Date of Award

5-1998

Degree Type

Dissertation

Degree Name

Doctor of Philosophy

Major

Social Work

Major Professor

William Nugent

Committee Members

Catherine Faver, Schuyler Huck, Eric Sundstrom

Abstract

Public human service settings are highly bureaucratic organizations with tight centralization of policy decision-making. They can be inhospitable places for conducting professional work and most appropriate for performing routine tasks based on standardized procedures. Against this backdrop of control, human service workers are asked to respond to the unique and unpredictable problems of people struggling unsuccessfully in society. The inconsistency between work structure and professional responsibility can generate value conflict for public human service employees. There are conflicts of loyalty to employers, laws, clients, colleagues, funding sources, regulations, and the community at large. These conflicts can have profound implication for the well-being of public human service personnel and the effectiveness of service delivery.

The primary purpose of this study was to examine the relationship among the variables of value conflict, job satisfaction, quality of worklife (QWL), and desire to leave the job among direct service workers employed by county Department of Human Service (DHS) offices. The primary objective was to investigate the degree to which value conflict impacts quality of worklife, job satisfaction, and desire to leave the job. A significant part of this study, specifically the examination of value conflict factors, represents new research and adds a new dimension to the social work and organization literature.

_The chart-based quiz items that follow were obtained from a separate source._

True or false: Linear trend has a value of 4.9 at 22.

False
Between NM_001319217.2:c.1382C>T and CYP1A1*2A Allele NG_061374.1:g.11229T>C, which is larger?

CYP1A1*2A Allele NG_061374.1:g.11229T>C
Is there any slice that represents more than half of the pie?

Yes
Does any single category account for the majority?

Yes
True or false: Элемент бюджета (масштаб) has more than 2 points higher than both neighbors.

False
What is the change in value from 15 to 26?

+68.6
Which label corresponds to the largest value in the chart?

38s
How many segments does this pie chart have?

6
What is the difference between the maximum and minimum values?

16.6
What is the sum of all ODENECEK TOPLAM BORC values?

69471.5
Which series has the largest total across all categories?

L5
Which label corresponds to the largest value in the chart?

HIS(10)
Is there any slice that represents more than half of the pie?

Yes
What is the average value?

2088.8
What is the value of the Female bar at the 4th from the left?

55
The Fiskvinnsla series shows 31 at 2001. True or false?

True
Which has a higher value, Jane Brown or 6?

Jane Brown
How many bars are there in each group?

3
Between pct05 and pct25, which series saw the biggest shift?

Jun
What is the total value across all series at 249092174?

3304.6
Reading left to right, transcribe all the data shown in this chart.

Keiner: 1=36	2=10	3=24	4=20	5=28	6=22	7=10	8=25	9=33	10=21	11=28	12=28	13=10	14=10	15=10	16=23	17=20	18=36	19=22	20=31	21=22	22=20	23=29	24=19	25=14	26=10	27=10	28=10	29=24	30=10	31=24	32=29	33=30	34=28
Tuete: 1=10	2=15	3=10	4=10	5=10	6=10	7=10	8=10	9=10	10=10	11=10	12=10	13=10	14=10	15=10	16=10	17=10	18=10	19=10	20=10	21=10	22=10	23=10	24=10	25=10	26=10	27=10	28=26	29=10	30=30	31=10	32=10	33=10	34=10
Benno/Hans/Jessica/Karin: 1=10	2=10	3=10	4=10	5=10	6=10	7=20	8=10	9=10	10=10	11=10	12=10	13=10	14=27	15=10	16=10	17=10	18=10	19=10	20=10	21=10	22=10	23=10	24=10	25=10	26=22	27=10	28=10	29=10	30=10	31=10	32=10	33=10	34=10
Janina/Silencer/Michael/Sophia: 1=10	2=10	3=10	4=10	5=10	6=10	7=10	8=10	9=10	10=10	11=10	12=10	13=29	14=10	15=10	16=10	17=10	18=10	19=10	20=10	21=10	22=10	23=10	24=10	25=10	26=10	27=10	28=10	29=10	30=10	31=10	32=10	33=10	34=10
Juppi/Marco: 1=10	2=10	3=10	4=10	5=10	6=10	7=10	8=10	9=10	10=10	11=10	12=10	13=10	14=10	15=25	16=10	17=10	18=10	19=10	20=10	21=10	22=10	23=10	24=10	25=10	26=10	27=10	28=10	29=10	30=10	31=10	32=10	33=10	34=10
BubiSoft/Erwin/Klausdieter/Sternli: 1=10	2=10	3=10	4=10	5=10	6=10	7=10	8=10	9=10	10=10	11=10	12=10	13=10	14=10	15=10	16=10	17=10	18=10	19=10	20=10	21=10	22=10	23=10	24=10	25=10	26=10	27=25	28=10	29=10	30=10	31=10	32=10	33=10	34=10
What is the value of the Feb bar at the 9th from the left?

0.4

The study was designed as a stratified random single state cluster sample of urban and rural county human service departments in the State of Ohio. Statistically significant relationships between value conflict, job satisfaction, quality of worklife and desire to leave the job were established from the sample of 967 county human service employees with direct client contact. The urban/rural location of the work setting and academic field study did not moderate the relationship between value conflict and quality of worklife or between value conflict and job satisfaction. Academic degree level significantly moderated the relationship between value conflict and quality of worklife, but did not moderate the relationship between value conflict and job satisfaction.

Understanding the value conflict factors experienced by public human service employees can provide useful insights into improving their work environment, enhancing work productivity, and improving client outcomes.